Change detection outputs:

_ _ _ _ _ _ _

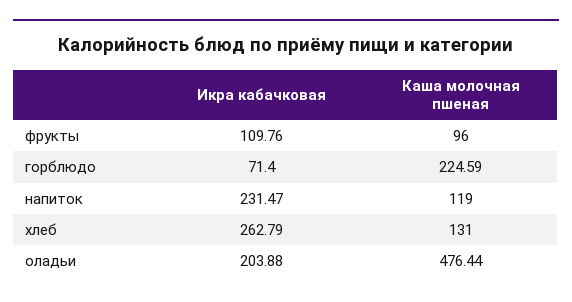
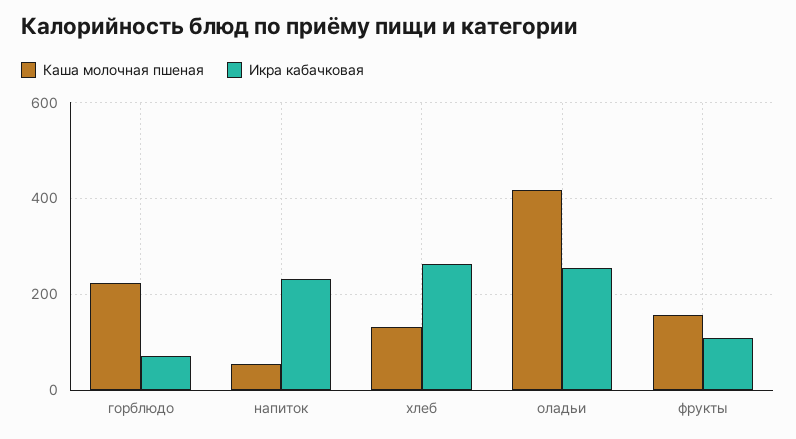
  {
    "Икра кабачковая": {
      "фрукты": 109.76,
      "горблюдо": 71.4,
      "напиток": 231.47,
      "хлеб": 262.79,
-     "оладьи": 203.88
+     "оладьи": 260
    },
    "Каша молочная пшеная": {
-     "фрукты": 96,
+     "фрукты": 160,
      "горблюдо": 224.59,
-     "напиток": 119,
+     "напиток": 60,
      "хлеб": 131,
-     "оладьи": 476.44
+     "оладьи": 420
    }
  }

_ _ _ _ _ _ _

Retype the data above in full, exactly as it stands, and skip any image.

  {
    "Икра кабачковая": {
      "фрукты": 109.76,
      "горблюдо": 71.4,
      "напиток": 231.47,
      "хлеб": 262.79,
-     "оладьи": 203.88
+     "оладьи": 260
    },
    "Каша молочная пшеная": {
-     "фрукты": 96,
+     "фрукты": 160,
      "горблюдо": 224.59,
-     "напиток": 119,
+     "напиток": 60,
      "хлеб": 131,
-     "оладьи": 476.44
+     "оладьи": 420
    }
  }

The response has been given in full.